This 2021 human study related Vitamin K2 status and statin usage:
“We examined the connection between statin exposure, coronary artery calcification (CAC), and vitamin K-dependent proteins (VKDPs) in patients with cardiovascular (CV) conditions. VKDPs measured in plasma included undercarboxylated (ucOC), and carboxylated osteocalcin (cOC).
CAC score (CACS) was determined by multislice computed tomography:
CACS was more pronounced in statin users compared to non-users. The same was also found among CVD patients and among controls. Both ucOC and ucOC / cOC ratio were significantly elevated in statin users, indicating vitamin K deficiency.

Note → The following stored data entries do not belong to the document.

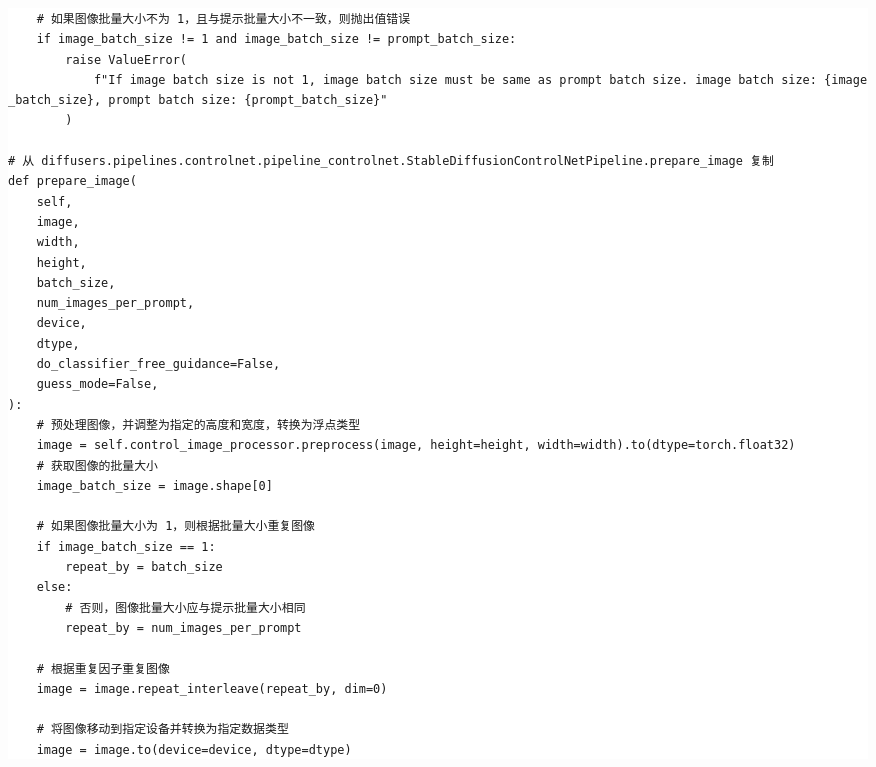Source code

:         # 如果图像批量大小不为 1，且与提示批量大小不一致，则抛出值错误
        if image_batch_size != 1 and image_batch_size != prompt_batch_size:
            raise ValueError(
                f"If image batch size is not 1, image batch size must be same as prompt batch size. image batch size: {image_batch_size}, prompt batch size: {prompt_batch_size}"
            )

    # 从 diffusers.pipelines.controlnet.pipeline_controlnet.StableDiffusionControlNetPipeline.prepare_image 复制
    def prepare_image(
        self,
        image,
        width,
        height,
        batch_size,
        num_images_per_prompt,
        device,
        dtype,
        do_classifier_free_guidance=False,
        guess_mode=False,
    ):
        # 预处理图像，并调整为指定的高度和宽度，转换为浮点类型
        image = self.control_image_processor.preprocess(image, height=height, width=width).to(dtype=torch.float32)
        # 获取图像的批量大小
        image_batch_size = image.shape[0]

        # 如果图像批量大小为 1，则根据批量大小重复图像
        if image_batch_size == 1:
            repeat_by = batch_size
        else:
            # 否则，图像批量大小应与提示批量大小相同
            repeat_by = num_images_per_prompt

        # 根据重复因子重复图像
        image = image.repeat_interleave(repeat_by, dim=0)

        # 将图像移动到指定设备并转换为指定数据类型
        image = image.to(device=device, dtype=dtype)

Our results are in agreement with existing evidence about positive associations between statins and vascular calcification. They enlighten possible mechanisms through which statins may enhance calcium accumulation in arterial wall, by inhibiting VKDPs and functions involved in vascular protection.”
https://onlinelibrary.wiley.com/doi/10.1002/kjm2.12373 “Statins, vascular calcification, and vitamin K-dependent proteins: Is there a relation?”
All of this study’s measurements were done outside the liver, so Vitamin K deficiency ≈ Vitamin K2 deficiency. The uncited third paper of Vitamin K2 – What can it do? provided evidence for findings of the current study.
Per the third paper, I should have reached a blood serum level Vitamin K2 MK-7 plateau by supplementing for three weeks. We’ll see later this week if an increasing cOC / ucOC ratio had any effect on hypertension.